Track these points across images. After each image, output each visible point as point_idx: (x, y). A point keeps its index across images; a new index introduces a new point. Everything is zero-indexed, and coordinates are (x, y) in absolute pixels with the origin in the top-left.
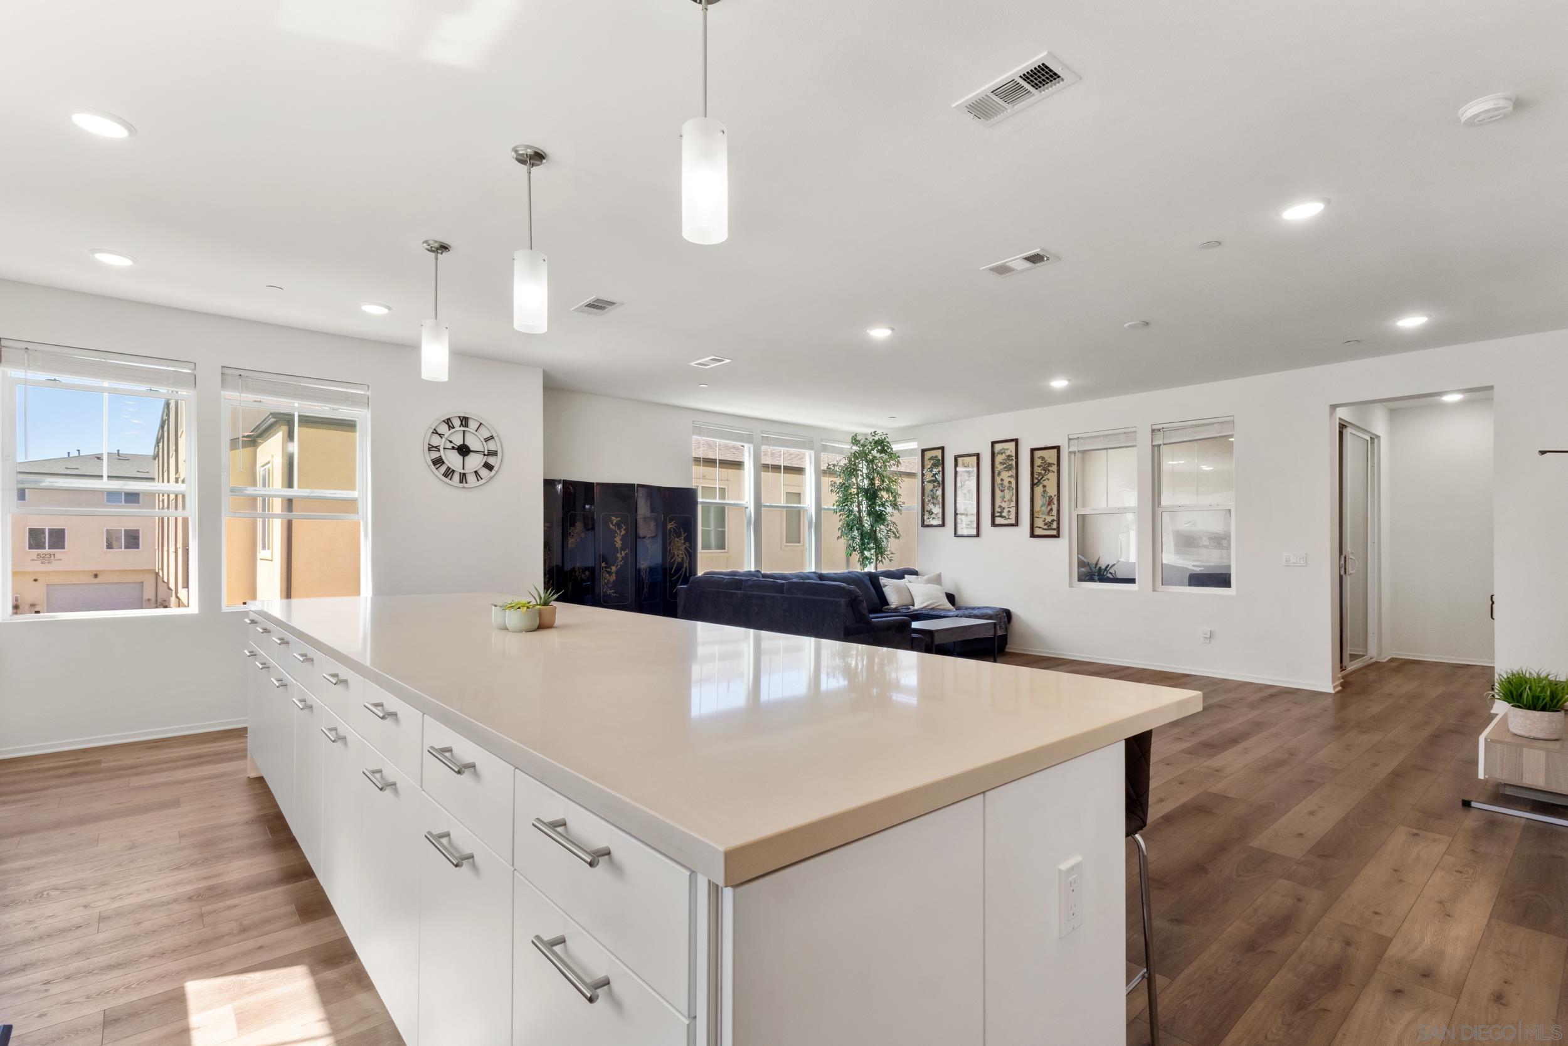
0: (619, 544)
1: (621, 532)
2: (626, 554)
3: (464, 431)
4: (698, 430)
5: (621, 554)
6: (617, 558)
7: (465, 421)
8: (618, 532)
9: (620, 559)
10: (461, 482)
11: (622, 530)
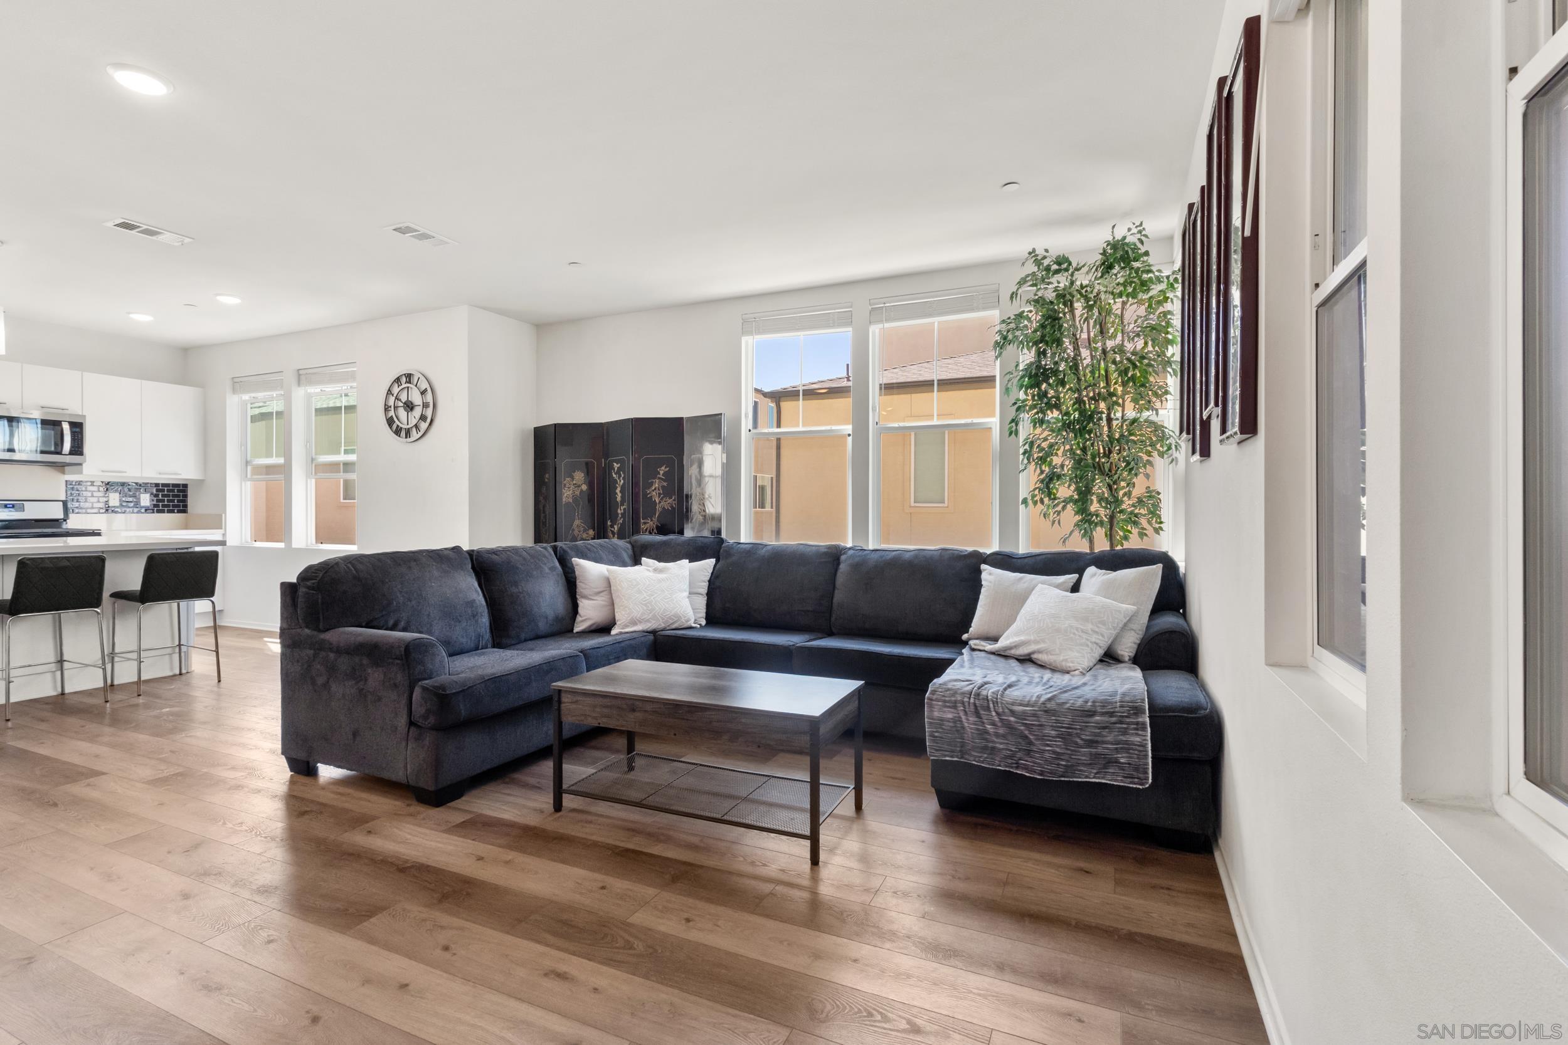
0: (619, 499)
1: (620, 481)
2: (624, 509)
3: (408, 387)
4: (750, 326)
5: (621, 510)
6: (618, 514)
7: (409, 377)
8: (618, 481)
9: (620, 516)
10: (406, 437)
11: (621, 478)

========================

• [ABOUT THIS EXERCISE]
With the pictures removed, copy the data above word for word.

• [EXERCISE SOLUTION]
Track these points across images. After each image, output each visible point as point_idx: (x, y). A point keeps its index across images; a new index introduces a new point. Everything is zero-indexed, and coordinates are (x, y) in absolute pixels with the origin in the top-left.
0: (619, 544)
1: (621, 532)
2: (626, 554)
3: (464, 431)
4: (698, 430)
5: (621, 554)
6: (617, 558)
7: (465, 421)
8: (618, 532)
9: (620, 559)
10: (461, 482)
11: (622, 530)
0: (619, 499)
1: (620, 481)
2: (624, 509)
3: (408, 387)
4: (750, 326)
5: (621, 510)
6: (618, 514)
7: (409, 377)
8: (618, 481)
9: (620, 516)
10: (406, 437)
11: (621, 478)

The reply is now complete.